Its Cold in Here! ... Were You Raised In A Barn?
Brrr! It just seems to be a fact of life that most barns are chilly in wintertime. Finding a balance between proper ventilation and "frostbite" can prove to be quite a challenge. Happily, with a little advance planning and a few supplies from your local hardware or farm supply stores, your barn can become a cozy santuary for your horse, and a lot less work and misery for you.
Of course several horses in a barn can raise the temperature with their own body heat, but along with that comes excess moisture so proper ventillation is a must. However, if your barn more aptly resembles a wind tunnel, it's time to get out the hammer and nails. Loose shingles or sheetmetal should be battened down, and broken windows replaced. Windows can be boarded up with plywood or even cardboard if money is tight. Simply cleaning out the gutters can do much toward keeping your barn free from pooling water inside, allowing a free flow that can be directed downhill and away from the barn.
A clean barn with the aisleways clear of debris can do much toward making your job of caring for your horses easier. Installing shelving for your meds, grooming supplies and tools and adding pegs for hanging halters, bridles and lead ropes can keep you organized and make preparing for a winter ride a snap. Store grain in rodent proof containers with tight lids. Make sure, too, that any water heating systems are grounded cover electrical wires with PVC pipe coverings to prevent accidents to your horse.

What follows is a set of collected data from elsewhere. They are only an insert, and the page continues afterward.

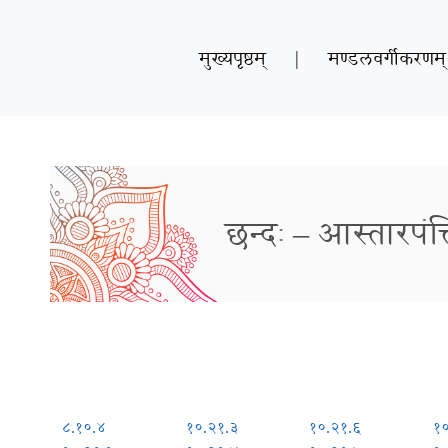
मुख्यपृष्ठम्
|
मण्डलवर्गीकरणम्
छन्दः – आस्तारपंक्
८.१०.४
१०.२१.३
१०.२१.६
१०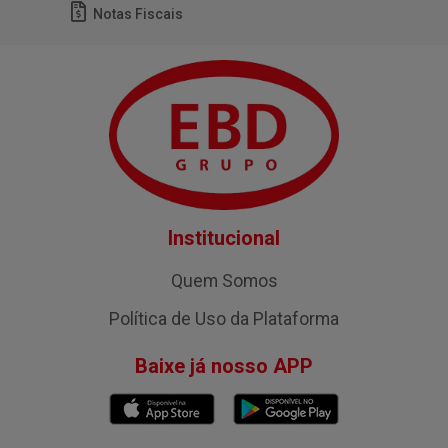
Notas Fiscais
Institucional
Quem Somos
Política de Uso da Plataforma
Baixe já nosso APP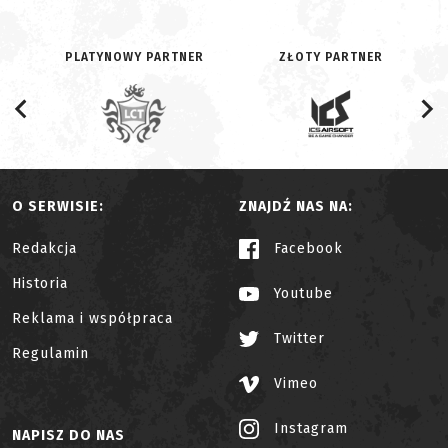
PLATYNOWY PARTNER
ZŁOTY PARTNER
O SERWISIE:
ZNAJDŹ NAS NA:
Redakcja
Facebook
Historia
Youtube
Reklama i współpraca
Twitter
Regulamin
Vimeo
Instagram
NAPISZ DO NAS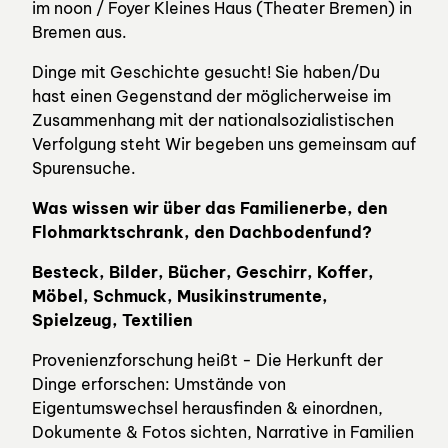
im noon / Foyer Kleines Haus (Theater Bremen) in
Bremen aus.
Dinge mit Geschichte gesucht! Sie haben/Du
hast einen Gegenstand der möglicherweise im
Zusammenhang mit der nationalsozialistischen
Verfolgung steht Wir begeben uns gemeinsam auf
Spurensuche.
Was wissen wir über das Familienerbe, den
Flohmarktschrank, den Dachbodenfund?
Besteck, Bilder, Bücher, Geschirr, Koffer,
Möbel, Schmuck, Musikinstrumente,
Spielzeug, Textilien
Provenienzforschung heißt - Die Herkunft der
Dinge erforschen: Umstände von
Eigentumswechsel herausfinden & einordnen,
Dokumente & Fotos sichten, Narrative in Familien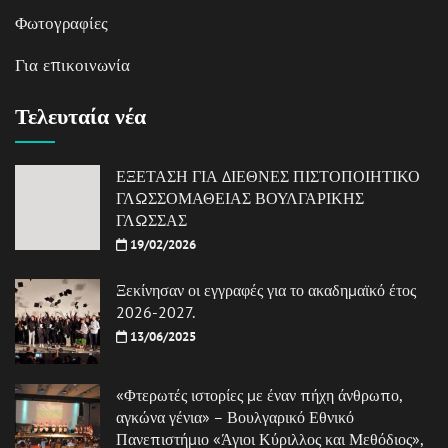
Φωτογραφίες
Για επικοινωνία
Τελευταία νέα
ΕΞΕΤΑΣΗ ΓΙΑ ΔΙΕΘΝΕΣ ΠΙΣΤΟΠΟΙΗΤΙΚΟ
ΓΛΩΣΣΟΜΑΘΕΙΑΣ ΒΟΥΛΓΑΡΙΚΗΣ
ΓΛΩΣΣΑΣ
19/02/2026
Ξεκίνησαν οι εγγραφές για το ακαδημαϊκό έτος
2026-2027.
13/06/2025
«Φτερωτές ιστορίες με έναν πήχη άνθρωπο,
αγκώνα γένια» – Βουλγαρικό Εθνικό
Πανεπιστήμιο «Άγιοι Κύριλλος και Μεθόδιος»,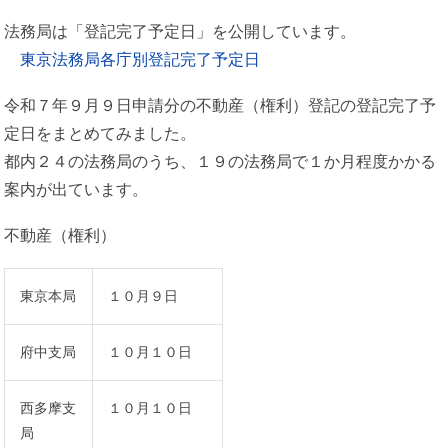
法務局は「登記完了予定日」を公開しています。
東京法務局各庁別登記完了予定日
令和７年９月９日申請分の不動産（権利）登記の登記完了予
定日をまとめてみました。
都内２４の法務局のうち、１９の法務局で１か月程度かかる
案内が出ています。
不動産（権利）
東京本局
１０月９日
府中支局
１０月１０日
西多摩支
１０月１０日
局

Make sure too that your stalls are large enough for your horses to move around freely, since exercise is essential toward keeping the muscles from cramping, the blood flowing, and improves digestion of foodstuffs.
Many horseowners feel that keeping a horse out in the open air is healthier than cooped up in a barn, since this is the way horses in the wild live. However, a horse in the wild will seek whatever shelter is available during really inclement weather and without fences to inhibit the search can rely on instinct to help it survive. Because domesticated horses are fenced in, it is best to provide a proper 3 sided shelter with its back to the wind. Of course, if you have an alpha horse who marches in and refuses to allow the others in your herd to enter, it might be best to provide several shelters, or a very largeshed.
Allowing your horse to put on extra weight while gradually increasing its food intake can do a lot toward keeping it warm, and a shaggy winter coat, while not as attractive, is nature's way of providing the necessary protection from the weather.